The KOSDAQ150 Biotech ETF is based on assets such as HLB (weight 26.97%), Alteogen (18.89%), Celltrion Pharm (4.84%), LegoChem Bio (3.92%), and HLB Life Science (3.82%). Alongside this, the TIMEFOLIO K-Bio Active ETF posted a 21.56% return, and the KoAct Bio Healthcare Active ETF achieved an 18.13% return. Additionally, the TIGER China Electric Vehicle Leverage and China Hang Seng Tech Leverage ETFs recorded increases of 28.06% and 23.37%, respectively. Among the top five ETFs by growth rate, three are bio ETFs.
The rise in bio ETFs is interpreted as due to expectations for the upcoming major cancer conferences.

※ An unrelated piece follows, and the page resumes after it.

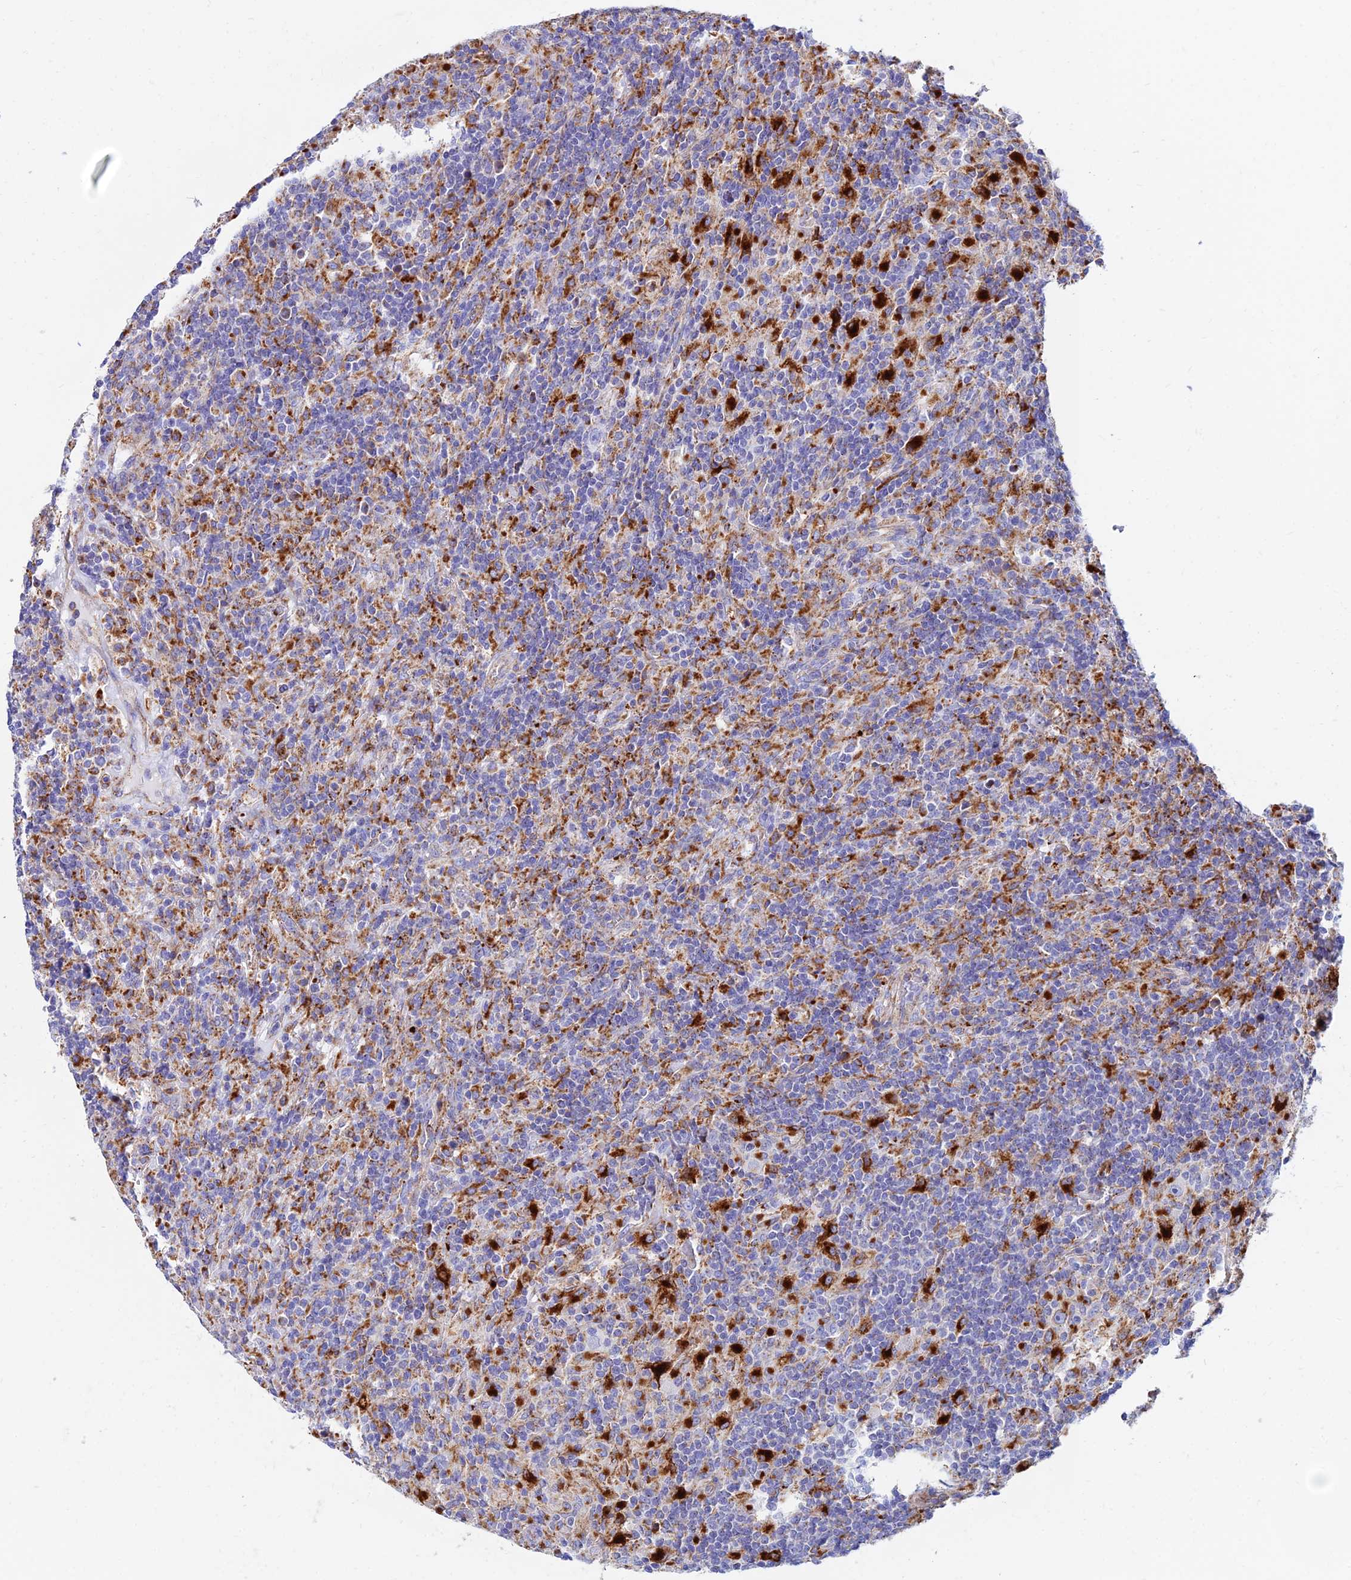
{"staining": {"intensity": "moderate", "quantity": "<25%", "location": "cytoplasmic/membranous"}, "tissue": "lymphoma", "cell_type": "Tumor cells", "image_type": "cancer", "snomed": [{"axis": "morphology", "description": "Hodgkin's disease, NOS"}, {"axis": "topography", "description": "Lymph node"}], "caption": "High-power microscopy captured an immunohistochemistry micrograph of lymphoma, revealing moderate cytoplasmic/membranous positivity in approximately <25% of tumor cells.", "gene": "SPNS1", "patient": {"sex": "male", "age": 70}}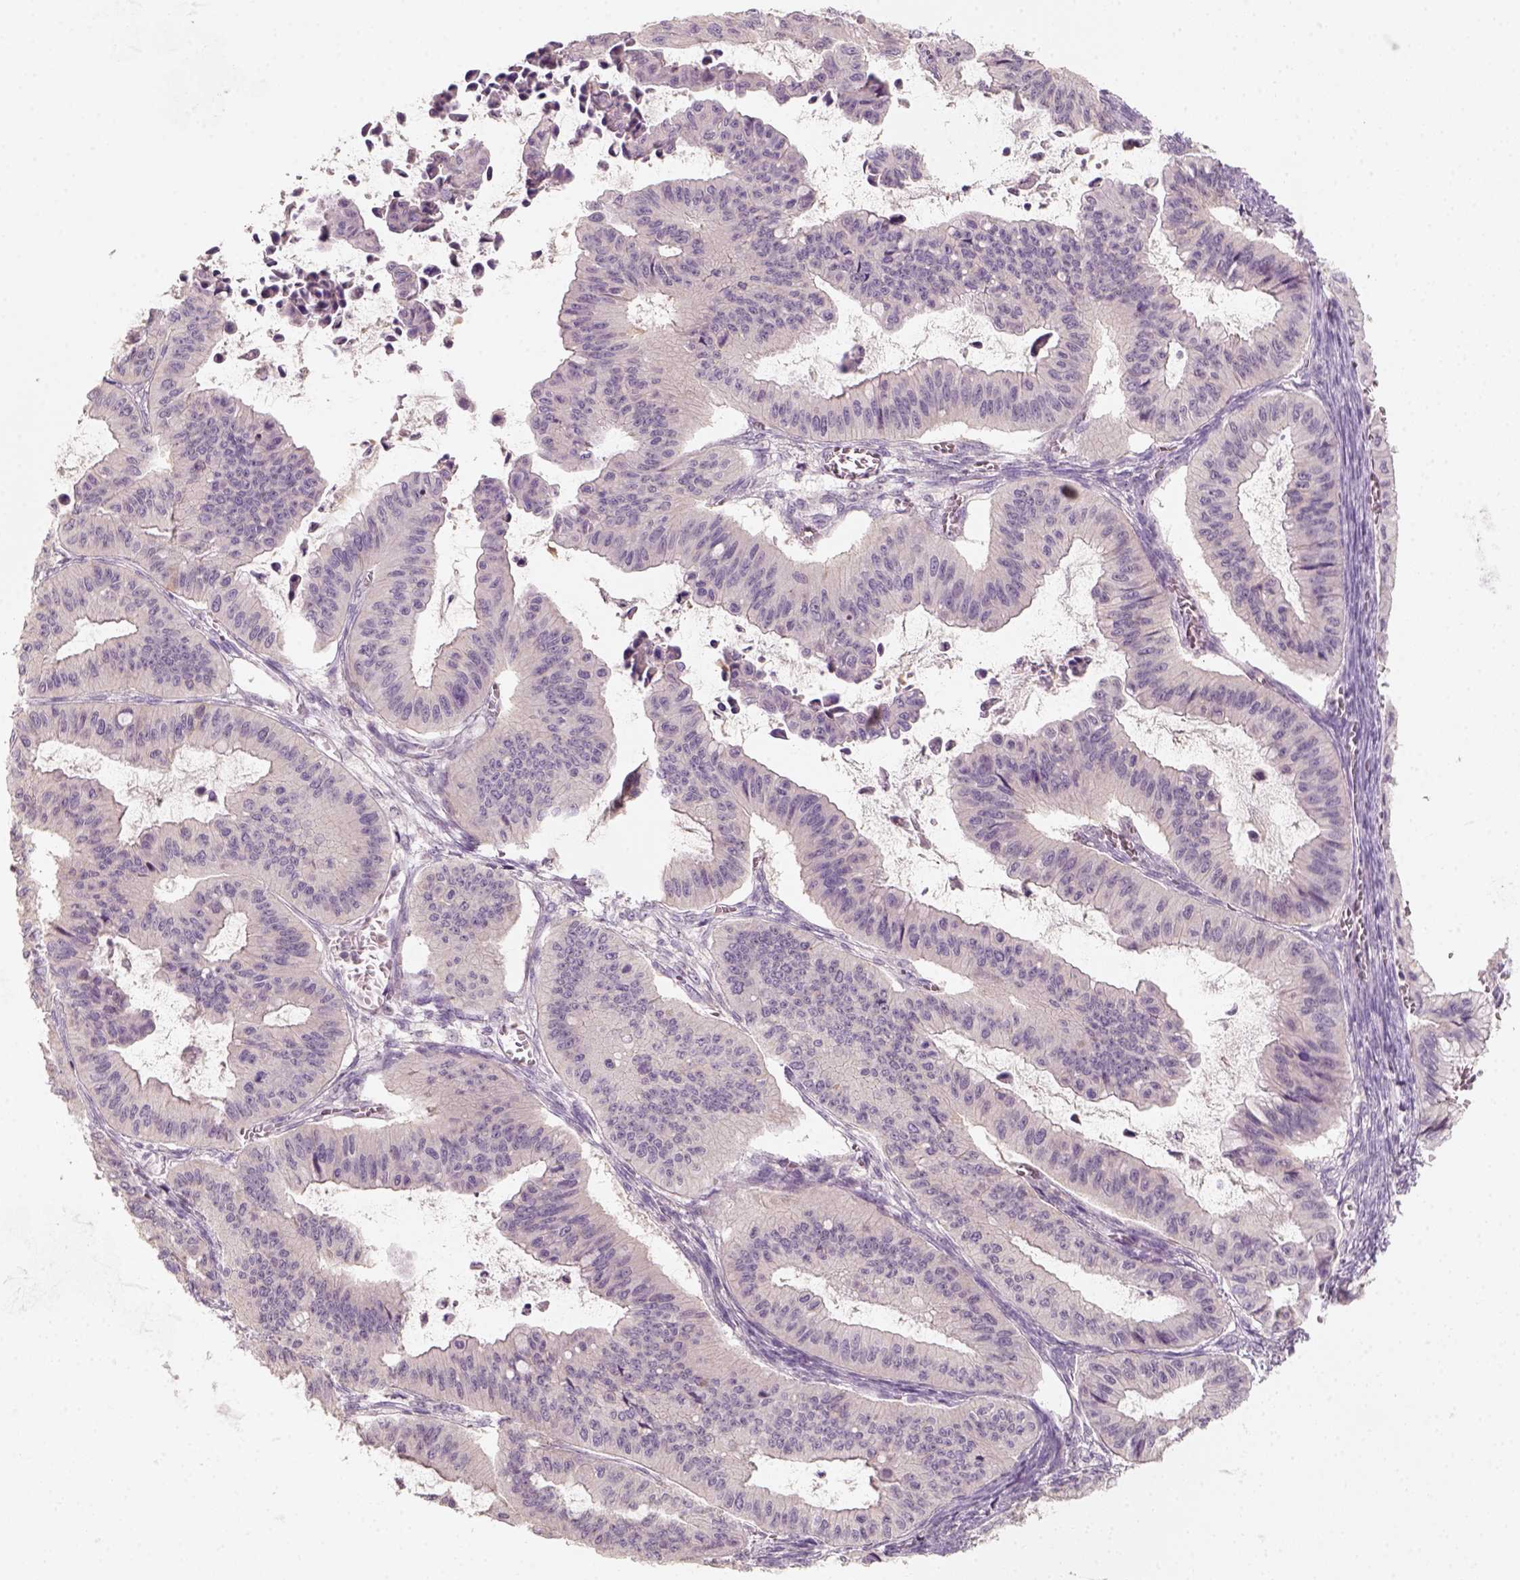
{"staining": {"intensity": "negative", "quantity": "none", "location": "none"}, "tissue": "ovarian cancer", "cell_type": "Tumor cells", "image_type": "cancer", "snomed": [{"axis": "morphology", "description": "Cystadenocarcinoma, mucinous, NOS"}, {"axis": "topography", "description": "Ovary"}], "caption": "Tumor cells are negative for protein expression in human mucinous cystadenocarcinoma (ovarian).", "gene": "AQP9", "patient": {"sex": "female", "age": 72}}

The American Association for Cancer Research (AACR), held next month in San Diego, USA, is considered one of the world's top three cancer conferences alongside the American Society of Clinical Oncology (ASCO) and the European Society for Medical Oncology (ESMO). ASCO is held in June, and ESMO takes place between September and October, with significant events awaiting. Hye-min Kim, a researcher at KB Securities, explained, "Unlike ASCO, which mainly presents mid- or late-stage clinical results, AACR presents early research or preclinical stage content. The momentum strength may be somewhat weaker, but it offers the possibility of new fields and is an opportunity to actively communicate with multinational pharmaceutical companies for future partnering."
Moreover, ongoing expectations for interest rate cuts in the U.S. in the second half of the year are also cited as a factor driving bio stocks higher. Bio companies are heavily influenced by interest rates. Since they develop new drugs without significant sales, they raise funds externally. Issuing convertible bonds (CBs) is one of the main funding methods. It is advantageous to raise funds in a low-interest-rate environment. Recently, Jerome Powell, Chair of the U.S. Federal Reserve (Fed), hinted at confirming interest rate cuts within the year during a Senate hearing.
Hye-min Heo, a researcher at Kiwoom Securities, said, "Global external variables for pharmaceuticals and bio include interest rates and the U.S. presidential election, but interest rate cuts in the second half of the year will be favorable for the sector. If interest rates are lowered in the second half of this year, it could provide relief to biotech companies struggling with funding and positively reflect on stock market investment sentiment."